Selected passage below:

User-created content and participation creates a virtuous network effect - the more users who are participating, the better the system. Systems like BitTorrent take this to another level to co-opt users' computers to help with media distribution itself; the more computers who are joined into the network, the more nodes there are to distribute the content, so performance scales smoothly.

Who's leading the way? Blog systems like TypePad, BloggerWindows Live Spaces; video publishing sites like YouTube and Google Video; photo-sharing site Flickr; self-publishing sites like Lulu.com; and music publishing sites Msoundz and Burnlounge, as well as MySpace; Wikis like Wikipedia and Wikihow.

What's the impact? Traditional revenue models for large content aggregators, based around cutting large-scale advertising deals with a few large advertisers, are being undermined. Increasingly, the best way for an advertiser to reach their desired audience is to advertise on the hundreds or thousands of small sites which serve that audience's needs. But finding those sites is pretty challenging.

2. Personalization & collaboration
Hand in hand with no. 1 above is personalization. Whilst not a new concept, as the number and range of sources of information has expanded, users have had to become cleverer at selecting the information they want, and tools have grown up to help them do this.

The thing that makes this a Web 2.0 thing is that personalization is now a collaborative effort - by sharing their opinions and preferences, users create a very rich map of the web in a truly democratic way. One of the best examples of this is Amazon's customer reviews; this is known as 'collaborative filtering'.

Who's leading the way? Social bookmarking/tagging sites like del.icio.us, Digg and ma.gnolia; blog tagging/search sites like Technorati and Bloglines; Amazon.com's customer reviews; eBay's seller reviews; custom home pages from My Yahoo!, Live.com, PageFlakes and Google; PVR technology like TiVo, Slingbox and Sky+.

What's the impact? As users become more demanding and more savvy with the personalization tools to hand, they will spend a greater proportion of their time within their own 'interest zone'; opportunities to interest them in other things become scarcer. Such opportunities will rely on understanding likely correlations between known interests and possible new ones.

3. Democratization of market access
This clumsy title refers to the complete transformation in the ability that individuals and businesses have to promote themselves that has come about in the past few years. This whole thing is really dependent on one key technological development: search marketing. Rather than a few advertisers using large media spends to push a (relatively) small number of products, search marketing has allowed thousands of advertisers to promote a vast array of products - the so-called 'long tail'.

Who's leading the way: Google and Overture (now Yahoo! Search Marketing) created the paid search market; MSN is looking to catch up with adCenter. eBay and Amazon Marketplace achieve the same kinds of things within their own (big) worlds. Blogads extends self-service marketing to the blogosphere.

What's the impact? Small businesses can now have advertising budgets - even if they're only $50 a month, and can track the effectiveness of that advertising every day. If you're prepared to ship internationally, you can address a global market, even if you're selling left-handed widgets for Virgoans. 0.001% of the total market is still 10,000 people (based upon a billion Internet users today).

End of Selected passage.
Data below:

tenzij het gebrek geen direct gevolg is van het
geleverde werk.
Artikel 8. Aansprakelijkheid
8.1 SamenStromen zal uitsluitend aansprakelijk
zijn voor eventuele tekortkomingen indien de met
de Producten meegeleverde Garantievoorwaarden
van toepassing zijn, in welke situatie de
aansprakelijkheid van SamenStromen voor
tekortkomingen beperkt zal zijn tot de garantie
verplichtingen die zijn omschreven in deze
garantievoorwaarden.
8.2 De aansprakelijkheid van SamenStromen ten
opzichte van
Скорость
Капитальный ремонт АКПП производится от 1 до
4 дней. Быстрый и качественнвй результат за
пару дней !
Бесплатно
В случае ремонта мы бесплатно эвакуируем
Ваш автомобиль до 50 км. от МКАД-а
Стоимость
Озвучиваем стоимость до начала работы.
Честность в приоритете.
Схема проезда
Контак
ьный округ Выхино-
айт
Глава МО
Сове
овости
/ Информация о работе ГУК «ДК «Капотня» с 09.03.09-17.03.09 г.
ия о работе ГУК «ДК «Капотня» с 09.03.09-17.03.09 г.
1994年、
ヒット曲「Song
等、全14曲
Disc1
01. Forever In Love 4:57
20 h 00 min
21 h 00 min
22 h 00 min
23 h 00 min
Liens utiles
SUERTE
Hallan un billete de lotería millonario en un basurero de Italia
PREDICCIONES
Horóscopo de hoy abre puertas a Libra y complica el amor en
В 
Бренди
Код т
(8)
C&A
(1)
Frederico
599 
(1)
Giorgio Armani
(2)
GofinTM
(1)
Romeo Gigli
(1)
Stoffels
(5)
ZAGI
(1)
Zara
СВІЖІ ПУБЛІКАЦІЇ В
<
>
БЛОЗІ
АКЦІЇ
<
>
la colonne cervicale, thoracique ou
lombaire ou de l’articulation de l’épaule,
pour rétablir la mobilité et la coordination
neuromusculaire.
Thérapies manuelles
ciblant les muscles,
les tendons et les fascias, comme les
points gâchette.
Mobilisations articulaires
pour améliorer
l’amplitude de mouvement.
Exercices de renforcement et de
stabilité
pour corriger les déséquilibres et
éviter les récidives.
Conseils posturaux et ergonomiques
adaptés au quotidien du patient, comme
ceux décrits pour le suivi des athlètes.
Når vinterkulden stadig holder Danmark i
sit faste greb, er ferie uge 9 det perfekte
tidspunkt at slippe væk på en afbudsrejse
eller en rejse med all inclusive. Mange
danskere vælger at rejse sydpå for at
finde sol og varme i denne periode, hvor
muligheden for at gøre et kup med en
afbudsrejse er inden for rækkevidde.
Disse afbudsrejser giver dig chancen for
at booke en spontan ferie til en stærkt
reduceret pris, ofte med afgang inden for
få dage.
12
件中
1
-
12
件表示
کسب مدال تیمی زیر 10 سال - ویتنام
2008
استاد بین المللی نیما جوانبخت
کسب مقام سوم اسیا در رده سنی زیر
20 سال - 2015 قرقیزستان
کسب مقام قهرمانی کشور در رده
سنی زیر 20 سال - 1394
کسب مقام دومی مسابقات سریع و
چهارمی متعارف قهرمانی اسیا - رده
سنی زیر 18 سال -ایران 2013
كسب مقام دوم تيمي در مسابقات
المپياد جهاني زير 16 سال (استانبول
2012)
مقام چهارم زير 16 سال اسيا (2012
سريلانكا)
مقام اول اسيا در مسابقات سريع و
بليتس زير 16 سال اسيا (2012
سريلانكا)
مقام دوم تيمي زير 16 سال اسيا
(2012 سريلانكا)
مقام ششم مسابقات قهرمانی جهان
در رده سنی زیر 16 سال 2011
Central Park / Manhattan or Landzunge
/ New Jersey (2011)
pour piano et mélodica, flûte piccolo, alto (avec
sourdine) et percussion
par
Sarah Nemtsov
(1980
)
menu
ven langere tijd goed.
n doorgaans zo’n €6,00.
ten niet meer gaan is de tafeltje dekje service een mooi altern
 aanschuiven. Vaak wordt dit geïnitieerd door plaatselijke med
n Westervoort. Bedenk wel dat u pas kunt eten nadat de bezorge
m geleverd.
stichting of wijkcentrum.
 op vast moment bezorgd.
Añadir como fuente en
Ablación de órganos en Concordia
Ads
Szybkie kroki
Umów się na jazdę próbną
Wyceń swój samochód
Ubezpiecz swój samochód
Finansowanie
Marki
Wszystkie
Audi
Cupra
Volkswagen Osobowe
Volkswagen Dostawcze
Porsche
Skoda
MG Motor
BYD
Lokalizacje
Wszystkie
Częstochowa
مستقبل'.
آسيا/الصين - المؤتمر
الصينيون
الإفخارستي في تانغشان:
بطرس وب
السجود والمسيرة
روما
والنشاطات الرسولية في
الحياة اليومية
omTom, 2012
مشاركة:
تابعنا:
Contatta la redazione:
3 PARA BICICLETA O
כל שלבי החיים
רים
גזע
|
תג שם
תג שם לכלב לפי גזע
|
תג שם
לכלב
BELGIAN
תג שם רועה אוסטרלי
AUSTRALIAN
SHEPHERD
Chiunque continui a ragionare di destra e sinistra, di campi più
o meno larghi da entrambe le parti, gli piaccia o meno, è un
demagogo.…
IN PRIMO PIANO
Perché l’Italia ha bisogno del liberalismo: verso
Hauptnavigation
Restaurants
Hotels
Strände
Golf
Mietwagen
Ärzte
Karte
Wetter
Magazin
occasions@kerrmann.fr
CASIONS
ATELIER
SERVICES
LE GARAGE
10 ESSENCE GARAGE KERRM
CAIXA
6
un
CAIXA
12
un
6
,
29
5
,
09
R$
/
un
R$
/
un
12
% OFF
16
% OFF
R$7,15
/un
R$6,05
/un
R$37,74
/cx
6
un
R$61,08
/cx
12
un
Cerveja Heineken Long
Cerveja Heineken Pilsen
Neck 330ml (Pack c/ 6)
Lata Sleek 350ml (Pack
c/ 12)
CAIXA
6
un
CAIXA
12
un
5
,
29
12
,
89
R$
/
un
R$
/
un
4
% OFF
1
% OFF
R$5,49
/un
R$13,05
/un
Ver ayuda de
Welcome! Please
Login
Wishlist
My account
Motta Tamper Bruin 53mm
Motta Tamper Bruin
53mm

End of Data.

Directions:
1. Reproduce the Web 2.0 passage between "User-created content and" and "performance scales smoothly.", inclusive, substituting "peers" for "nodes".
2. Copy the records word for word, from their first line through the line holding "garantievoorwaarden.", inclusive.

Answers by task:
1.
User-created content and participation creates a virtuous network effect - the more users who are participating, the better the system. Systems like BitTorrent take this to another level to co-opt users' computers to help with media distribution itself; the more computers who are joined into the network, the more peers there are to distribute the content, so performance scales smoothly.

2.
tenzij het gebrek geen direct gevolg is van het
geleverde werk.
Artikel 8. Aansprakelijkheid
8.1 SamenStromen zal uitsluitend aansprakelijk
zijn voor eventuele tekortkomingen indien de met
de Producten meegeleverde Garantievoorwaarden
van toepassing zijn, in welke situatie de
aansprakelijkheid van SamenStromen voor
tekortkomingen beperkt zal zijn tot de garantie
verplichtingen die zijn omschreven in deze
garantievoorwaarden.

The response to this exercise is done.